On the EGM, I found their statement hilarious and juvenile, but there was a deeper purpose behind it, which was to deflect attention from the actual facts of that particular case; the shocking behaviour of a section of their own supporters in relation to the ongoing crisis at their club.
I understand why they’d want to do this. Because otherwise it would scare the Hell out of anyone who harboured any notions of investing in this basket case institution.
That a lot of the Sevco supporters have tripped the sanity wire over the board is absolutely without dispute, and the media and certain major shareholders have been perfectly content to ferment this mood … but with things now threatening to spill out of control, these people, the RST spokesmen amongst them, have reached the belated conclusion that it does not help their position.

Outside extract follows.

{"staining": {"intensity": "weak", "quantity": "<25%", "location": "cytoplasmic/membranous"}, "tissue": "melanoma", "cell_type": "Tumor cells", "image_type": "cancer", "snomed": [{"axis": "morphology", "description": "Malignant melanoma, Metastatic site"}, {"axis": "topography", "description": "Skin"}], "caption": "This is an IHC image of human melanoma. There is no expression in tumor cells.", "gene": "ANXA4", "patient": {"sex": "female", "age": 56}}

So they try to blame Celtic fans in some way, and it’s pathetic.
The Collymore press release is far worse, and goes much further than is right, or even rational, for a shareholders organisation. Rather than confront Collymore on the basis of his perfectly valid, perfectly fair, comments, they’ve indulged in an astonishing – and wholly fantastical and inaccurate – attack on our fans, which, once more, veers into paranoia.
I’m not here to engage in whatabouttery, but again it seems clear to me that this is an attempt at deflection.
It is not for me to lecture the Rangers Supporters Trust, which is made up of some fine, and upstanding, people who only want what is best for their club, on who they should have writing their press releases and speaking to the media. That is wholly their business, but they ought to know that they will increasingly be judged on the basis of these statements, and it’s a matter of time before one of them goes way too far and this organisation finds itself in the unenivable position of having to defend itself in court.
If they’re content with that then fair play to them and let them reap what they sow.
My job is to write what I see, and say what I think.
And you know what I think of this?
These spokesmen seem increasingly obsessed by Celtic.
In normal circumstances, that would make them objects of pity, people labouring under their own inferiority complex, unable to cope with the crushing weight of failure that haunts them every day. For fans of a club circling the drain to be so focussed, so fixated, on what’s going on elsewhere … well, I’d think they’d have more important things to worry about.